____ Records to process

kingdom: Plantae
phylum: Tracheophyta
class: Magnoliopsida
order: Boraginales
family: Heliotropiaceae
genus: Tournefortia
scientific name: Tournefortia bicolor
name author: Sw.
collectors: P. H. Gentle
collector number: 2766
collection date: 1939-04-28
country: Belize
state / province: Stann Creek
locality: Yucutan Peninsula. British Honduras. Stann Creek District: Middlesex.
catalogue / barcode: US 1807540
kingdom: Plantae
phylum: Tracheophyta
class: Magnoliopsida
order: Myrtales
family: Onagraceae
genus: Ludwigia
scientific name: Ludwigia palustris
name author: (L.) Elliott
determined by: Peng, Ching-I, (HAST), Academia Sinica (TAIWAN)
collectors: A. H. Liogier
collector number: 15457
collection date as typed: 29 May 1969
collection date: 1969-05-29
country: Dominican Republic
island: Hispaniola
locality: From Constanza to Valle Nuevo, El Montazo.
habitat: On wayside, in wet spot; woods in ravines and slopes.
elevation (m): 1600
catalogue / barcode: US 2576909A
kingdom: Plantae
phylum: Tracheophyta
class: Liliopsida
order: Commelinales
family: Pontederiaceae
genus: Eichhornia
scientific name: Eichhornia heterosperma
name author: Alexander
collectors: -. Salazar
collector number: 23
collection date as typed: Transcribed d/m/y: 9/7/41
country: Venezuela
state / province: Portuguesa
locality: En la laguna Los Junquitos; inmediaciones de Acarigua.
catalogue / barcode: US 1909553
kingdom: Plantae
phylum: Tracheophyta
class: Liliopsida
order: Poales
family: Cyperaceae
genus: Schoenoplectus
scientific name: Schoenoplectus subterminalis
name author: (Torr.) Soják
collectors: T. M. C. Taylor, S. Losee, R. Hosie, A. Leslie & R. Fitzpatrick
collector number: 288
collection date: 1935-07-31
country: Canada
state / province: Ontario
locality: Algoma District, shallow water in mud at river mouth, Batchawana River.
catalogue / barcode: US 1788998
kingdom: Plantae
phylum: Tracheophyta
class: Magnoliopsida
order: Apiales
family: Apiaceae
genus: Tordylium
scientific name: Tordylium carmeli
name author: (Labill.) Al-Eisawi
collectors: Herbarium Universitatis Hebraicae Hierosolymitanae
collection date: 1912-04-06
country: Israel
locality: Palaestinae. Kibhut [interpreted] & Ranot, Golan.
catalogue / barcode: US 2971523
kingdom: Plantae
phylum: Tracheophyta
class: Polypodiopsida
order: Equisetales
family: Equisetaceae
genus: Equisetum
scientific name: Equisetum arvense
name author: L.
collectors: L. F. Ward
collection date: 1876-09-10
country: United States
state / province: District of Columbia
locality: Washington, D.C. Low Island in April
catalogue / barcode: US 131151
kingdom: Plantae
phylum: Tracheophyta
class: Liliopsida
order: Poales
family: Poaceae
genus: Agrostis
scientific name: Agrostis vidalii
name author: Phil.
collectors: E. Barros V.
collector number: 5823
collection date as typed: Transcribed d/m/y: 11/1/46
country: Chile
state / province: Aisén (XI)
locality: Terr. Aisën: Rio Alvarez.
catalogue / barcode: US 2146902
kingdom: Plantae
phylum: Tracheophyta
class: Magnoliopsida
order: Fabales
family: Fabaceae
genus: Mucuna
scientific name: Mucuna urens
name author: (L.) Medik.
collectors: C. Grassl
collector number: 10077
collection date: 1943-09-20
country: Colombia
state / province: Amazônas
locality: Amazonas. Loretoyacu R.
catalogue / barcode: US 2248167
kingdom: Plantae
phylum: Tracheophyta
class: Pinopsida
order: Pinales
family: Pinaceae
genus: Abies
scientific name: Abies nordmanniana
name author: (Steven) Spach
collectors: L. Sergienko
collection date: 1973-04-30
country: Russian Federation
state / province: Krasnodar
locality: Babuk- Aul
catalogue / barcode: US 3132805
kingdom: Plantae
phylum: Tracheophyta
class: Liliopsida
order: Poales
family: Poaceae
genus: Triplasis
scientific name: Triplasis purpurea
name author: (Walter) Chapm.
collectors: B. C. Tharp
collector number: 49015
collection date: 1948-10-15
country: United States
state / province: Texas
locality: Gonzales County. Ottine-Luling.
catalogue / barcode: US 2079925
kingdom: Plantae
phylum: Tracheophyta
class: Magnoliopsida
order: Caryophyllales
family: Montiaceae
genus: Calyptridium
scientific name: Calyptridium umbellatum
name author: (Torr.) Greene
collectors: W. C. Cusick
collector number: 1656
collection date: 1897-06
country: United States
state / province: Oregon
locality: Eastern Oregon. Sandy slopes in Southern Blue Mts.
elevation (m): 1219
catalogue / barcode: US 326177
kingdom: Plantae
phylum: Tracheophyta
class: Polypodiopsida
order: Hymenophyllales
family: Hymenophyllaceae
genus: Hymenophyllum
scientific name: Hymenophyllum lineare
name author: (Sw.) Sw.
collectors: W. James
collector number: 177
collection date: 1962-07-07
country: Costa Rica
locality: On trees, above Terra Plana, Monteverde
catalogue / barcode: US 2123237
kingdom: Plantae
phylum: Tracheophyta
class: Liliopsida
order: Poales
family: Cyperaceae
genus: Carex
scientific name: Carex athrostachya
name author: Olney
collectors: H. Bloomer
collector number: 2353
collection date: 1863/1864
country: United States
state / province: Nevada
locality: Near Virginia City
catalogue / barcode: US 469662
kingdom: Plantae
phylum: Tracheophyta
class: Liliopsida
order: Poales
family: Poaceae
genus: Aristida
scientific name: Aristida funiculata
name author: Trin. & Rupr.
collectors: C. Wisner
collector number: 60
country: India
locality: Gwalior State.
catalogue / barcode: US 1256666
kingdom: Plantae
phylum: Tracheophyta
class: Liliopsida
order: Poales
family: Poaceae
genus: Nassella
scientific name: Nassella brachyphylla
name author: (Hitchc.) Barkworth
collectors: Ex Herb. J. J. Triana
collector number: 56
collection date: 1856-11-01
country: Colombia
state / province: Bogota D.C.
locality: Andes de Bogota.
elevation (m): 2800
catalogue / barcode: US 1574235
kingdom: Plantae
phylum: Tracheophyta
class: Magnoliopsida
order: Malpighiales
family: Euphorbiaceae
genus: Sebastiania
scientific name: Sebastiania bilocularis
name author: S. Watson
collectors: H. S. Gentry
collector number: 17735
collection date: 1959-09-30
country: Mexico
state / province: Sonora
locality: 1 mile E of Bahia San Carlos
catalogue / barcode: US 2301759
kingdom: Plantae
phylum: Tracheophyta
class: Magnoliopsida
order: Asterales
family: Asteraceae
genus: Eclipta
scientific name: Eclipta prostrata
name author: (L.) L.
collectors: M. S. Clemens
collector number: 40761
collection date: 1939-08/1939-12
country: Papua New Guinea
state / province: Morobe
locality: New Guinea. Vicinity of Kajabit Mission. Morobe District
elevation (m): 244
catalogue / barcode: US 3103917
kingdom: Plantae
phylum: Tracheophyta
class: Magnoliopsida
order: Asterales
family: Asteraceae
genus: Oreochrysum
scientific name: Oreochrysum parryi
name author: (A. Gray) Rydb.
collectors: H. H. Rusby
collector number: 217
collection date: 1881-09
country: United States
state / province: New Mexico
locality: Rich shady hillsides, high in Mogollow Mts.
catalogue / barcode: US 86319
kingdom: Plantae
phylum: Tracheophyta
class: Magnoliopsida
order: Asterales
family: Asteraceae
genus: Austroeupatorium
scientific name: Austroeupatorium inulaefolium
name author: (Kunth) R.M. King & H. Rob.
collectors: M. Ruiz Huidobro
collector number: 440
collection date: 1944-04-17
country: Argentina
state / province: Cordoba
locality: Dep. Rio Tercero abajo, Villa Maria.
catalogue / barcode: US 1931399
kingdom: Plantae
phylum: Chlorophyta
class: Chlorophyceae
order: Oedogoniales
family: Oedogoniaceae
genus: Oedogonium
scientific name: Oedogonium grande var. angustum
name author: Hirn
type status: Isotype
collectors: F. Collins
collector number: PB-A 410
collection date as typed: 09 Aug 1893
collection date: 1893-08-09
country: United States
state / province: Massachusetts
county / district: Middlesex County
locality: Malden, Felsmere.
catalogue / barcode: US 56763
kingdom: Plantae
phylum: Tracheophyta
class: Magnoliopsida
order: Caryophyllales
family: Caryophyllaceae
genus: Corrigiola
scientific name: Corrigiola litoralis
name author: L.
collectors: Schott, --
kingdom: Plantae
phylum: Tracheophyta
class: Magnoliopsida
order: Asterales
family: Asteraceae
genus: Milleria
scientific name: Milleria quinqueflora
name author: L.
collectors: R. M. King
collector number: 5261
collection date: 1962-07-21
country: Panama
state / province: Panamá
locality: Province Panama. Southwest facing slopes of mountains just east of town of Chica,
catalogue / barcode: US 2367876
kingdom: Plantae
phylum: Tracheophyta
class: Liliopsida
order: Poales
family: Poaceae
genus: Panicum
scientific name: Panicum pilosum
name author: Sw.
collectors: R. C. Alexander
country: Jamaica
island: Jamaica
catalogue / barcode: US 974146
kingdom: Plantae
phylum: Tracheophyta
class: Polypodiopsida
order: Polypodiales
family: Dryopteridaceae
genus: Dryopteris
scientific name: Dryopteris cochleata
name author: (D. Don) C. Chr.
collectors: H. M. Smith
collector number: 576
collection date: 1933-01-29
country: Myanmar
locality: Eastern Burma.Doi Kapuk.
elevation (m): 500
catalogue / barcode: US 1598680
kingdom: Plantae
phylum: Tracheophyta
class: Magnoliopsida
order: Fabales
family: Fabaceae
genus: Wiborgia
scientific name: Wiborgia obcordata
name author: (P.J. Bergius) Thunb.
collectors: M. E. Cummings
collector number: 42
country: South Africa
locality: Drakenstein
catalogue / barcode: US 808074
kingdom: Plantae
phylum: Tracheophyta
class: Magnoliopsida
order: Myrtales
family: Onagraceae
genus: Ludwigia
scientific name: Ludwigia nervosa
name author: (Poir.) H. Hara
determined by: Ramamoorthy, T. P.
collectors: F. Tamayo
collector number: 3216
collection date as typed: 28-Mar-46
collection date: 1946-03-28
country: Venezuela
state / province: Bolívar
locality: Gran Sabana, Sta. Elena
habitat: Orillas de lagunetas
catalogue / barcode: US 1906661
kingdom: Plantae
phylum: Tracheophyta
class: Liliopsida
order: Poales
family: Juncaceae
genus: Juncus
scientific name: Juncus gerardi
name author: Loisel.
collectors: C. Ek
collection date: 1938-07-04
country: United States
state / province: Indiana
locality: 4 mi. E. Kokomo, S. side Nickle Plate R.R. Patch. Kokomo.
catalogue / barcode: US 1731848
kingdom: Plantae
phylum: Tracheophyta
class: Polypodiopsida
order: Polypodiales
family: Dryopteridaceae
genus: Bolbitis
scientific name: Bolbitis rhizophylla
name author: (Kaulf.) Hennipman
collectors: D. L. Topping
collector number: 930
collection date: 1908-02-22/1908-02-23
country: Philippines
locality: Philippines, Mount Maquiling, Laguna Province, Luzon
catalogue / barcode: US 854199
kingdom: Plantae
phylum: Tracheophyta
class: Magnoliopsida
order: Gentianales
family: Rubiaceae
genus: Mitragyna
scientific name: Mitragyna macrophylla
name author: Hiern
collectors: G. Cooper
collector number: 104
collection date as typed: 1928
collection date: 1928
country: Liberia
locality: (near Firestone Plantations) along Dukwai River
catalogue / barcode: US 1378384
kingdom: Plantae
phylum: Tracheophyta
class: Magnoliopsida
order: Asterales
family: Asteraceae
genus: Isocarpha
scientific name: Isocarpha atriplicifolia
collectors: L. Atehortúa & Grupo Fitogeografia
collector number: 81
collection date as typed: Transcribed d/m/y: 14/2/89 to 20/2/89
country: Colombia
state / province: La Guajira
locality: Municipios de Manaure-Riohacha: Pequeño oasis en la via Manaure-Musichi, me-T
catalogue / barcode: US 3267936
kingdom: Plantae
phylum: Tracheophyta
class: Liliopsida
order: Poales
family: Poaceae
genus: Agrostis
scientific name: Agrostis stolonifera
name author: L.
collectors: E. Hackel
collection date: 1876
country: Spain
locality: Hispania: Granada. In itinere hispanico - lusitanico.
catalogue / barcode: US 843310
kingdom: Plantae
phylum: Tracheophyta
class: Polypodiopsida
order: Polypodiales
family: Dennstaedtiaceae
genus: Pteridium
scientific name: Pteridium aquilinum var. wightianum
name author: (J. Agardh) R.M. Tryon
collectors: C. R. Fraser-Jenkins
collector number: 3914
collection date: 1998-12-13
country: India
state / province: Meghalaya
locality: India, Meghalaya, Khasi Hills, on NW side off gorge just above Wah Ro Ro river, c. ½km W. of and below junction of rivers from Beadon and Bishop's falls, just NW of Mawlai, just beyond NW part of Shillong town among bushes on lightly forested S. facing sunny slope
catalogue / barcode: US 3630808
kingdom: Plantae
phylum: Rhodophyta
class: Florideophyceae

________

» **Direction**:
Can you repeat word for word the part of the listing that opens with the line containing "scientific name: Corrigiola litoralis" and closes with the line containing "determined by: Ramamoorthy, T. P.", including both of those lines?

» **Right answer**:
scientific name: Corrigiola litoralis
name author: L.
collectors: Schott, --
kingdom: Plantae
phylum: Tracheophyta
class: Magnoliopsida
order: Asterales
family: Asteraceae
genus: Milleria
scientific name: Milleria quinqueflora
name author: L.
collectors: R. M. King
collector number: 5261
collection date: 1962-07-21
country: Panama
state / province: Panamá
locality: Province Panama. Southwest facing slopes of mountains just east of town of Chica,
catalogue / barcode: US 2367876
kingdom: Plantae
phylum: Tracheophyta
class: Liliopsida
order: Poales
family: Poaceae
genus: Panicum
scientific name: Panicum pilosum
name author: Sw.
collectors: R. C. Alexander
country: Jamaica
island: Jamaica
catalogue / barcode: US 974146
kingdom: Plantae
phylum: Tracheophyta
class: Polypodiopsida
order: Polypodiales
family: Dryopteridaceae
genus: Dryopteris
scientific name: Dryopteris cochleata
name author: (D. Don) C. Chr.
collectors: H. M. Smith
collector number: 576
collection date: 1933-01-29
country: Myanmar
locality: Eastern Burma.Doi Kapuk.
elevation (m): 500
catalogue / barcode: US 1598680
kingdom: Plantae
phylum: Tracheophyta
class: Magnoliopsida
order: Fabales
family: Fabaceae
genus: Wiborgia
scientific name: Wiborgia obcordata
name author: (P.J. Bergius) Thunb.
collectors: M. E. Cummings
collector number: 42
country: South Africa
locality: Drakenstein
catalogue / barcode: US 808074
kingdom: Plantae
phylum: Tracheophyta
class: Magnoliopsida
order: Myrtales
family: Onagraceae
genus: Ludwigia
scientific name: Ludwigia nervosa
name author: (Poir.) H. Hara
determined by: Ramamoorthy, T. P.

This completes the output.